Seattle Mariners
- Shortstop
- Born: December 4, 2006 (age 19) Suffern, New York, U.S.
- Bats: RightThrows: Right

= Nick Becker (baseball) =

American baseball player (born 2006)

Nicholas Becker (born December 4, 2006) is an American professional baseball shortstop in the Seattle Mariners organization. He was drafted 57th overall by the Mariners in the 2025 MLB draft.

==Career==
Becker batted .386 with 12 doubles, three triples, five home runs, 24 walks, and 27 stolen bases in 35 games at Don Bosco Prep. He had a .558 OBP, slugging .761 for a 1.319 OPS in his 2025 senior season. In 95 career high school games, Becker hit .407 with 31 doubles, six triples, seven home runs, 79 RBI, 65 walks, 67 stolen bases, and a 1.251 OPS across three years, winning 2025 Gatorade New Jersey Baseball Player of the Year. Becker helped lead the Don Bosco Prep Ironmen to a 77–10 overall record in his high school career.

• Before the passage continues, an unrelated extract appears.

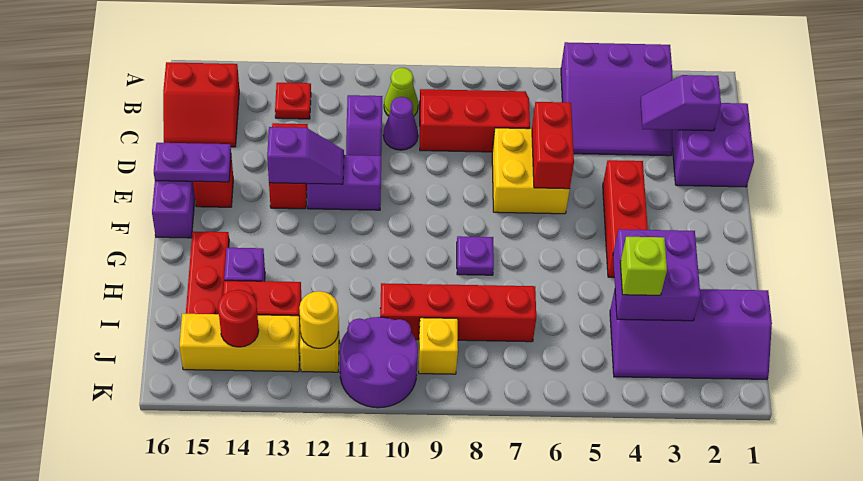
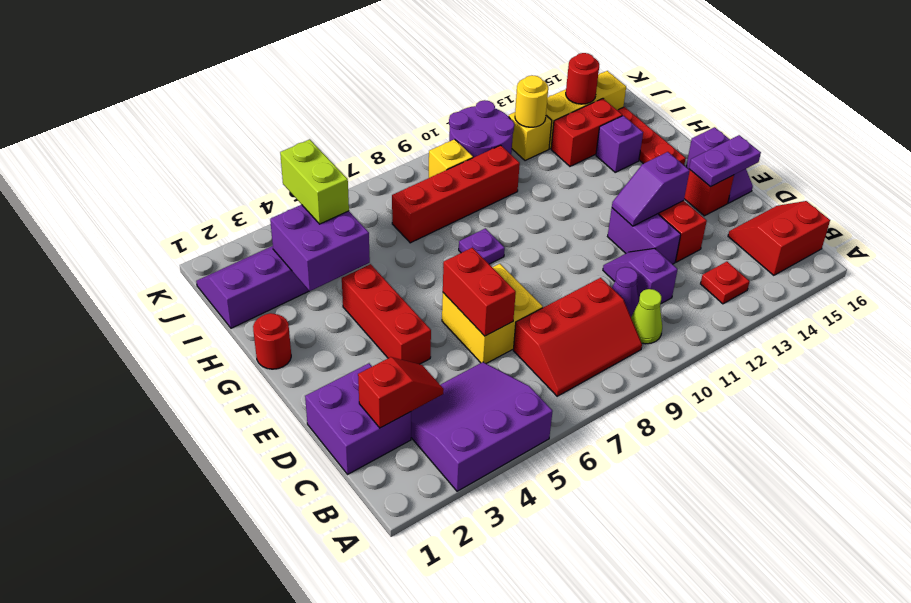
purple 1x2 slope [640,75,721,131] -> red 1x2 slope [358,357,444,428]
purple 1x2 brick [307,155,381,210] -> purple 1x2 brick turned to [608,208,681,264]
none -> red 1x1 round brick [253,313,291,369]
lime 1x1 brick [620,237,667,295] -> lime 1x2 brick [280,139,349,224]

Becker was ranked the 59th best player in the country by Perfect Game Baseball, while also being the third best player and best shortstop in New York for the Class of 2025. Becker was a top prospect for the 2025 MLB draft, as shown by MLB ranking him the 51st best prospect in the draft. He was committed to play college baseball at the University of Virginia.

Becker was drafted in the second round, with the 57th overall selection, by the Seattle Mariners in the 2025 Major League Baseball draft. On July 19, 2025, Becker signed with the Mariners for a $2.75 million signing bonus.

==Personal==
Nick's brother, Eric, is an infielder in the Cincinnati Reds organization.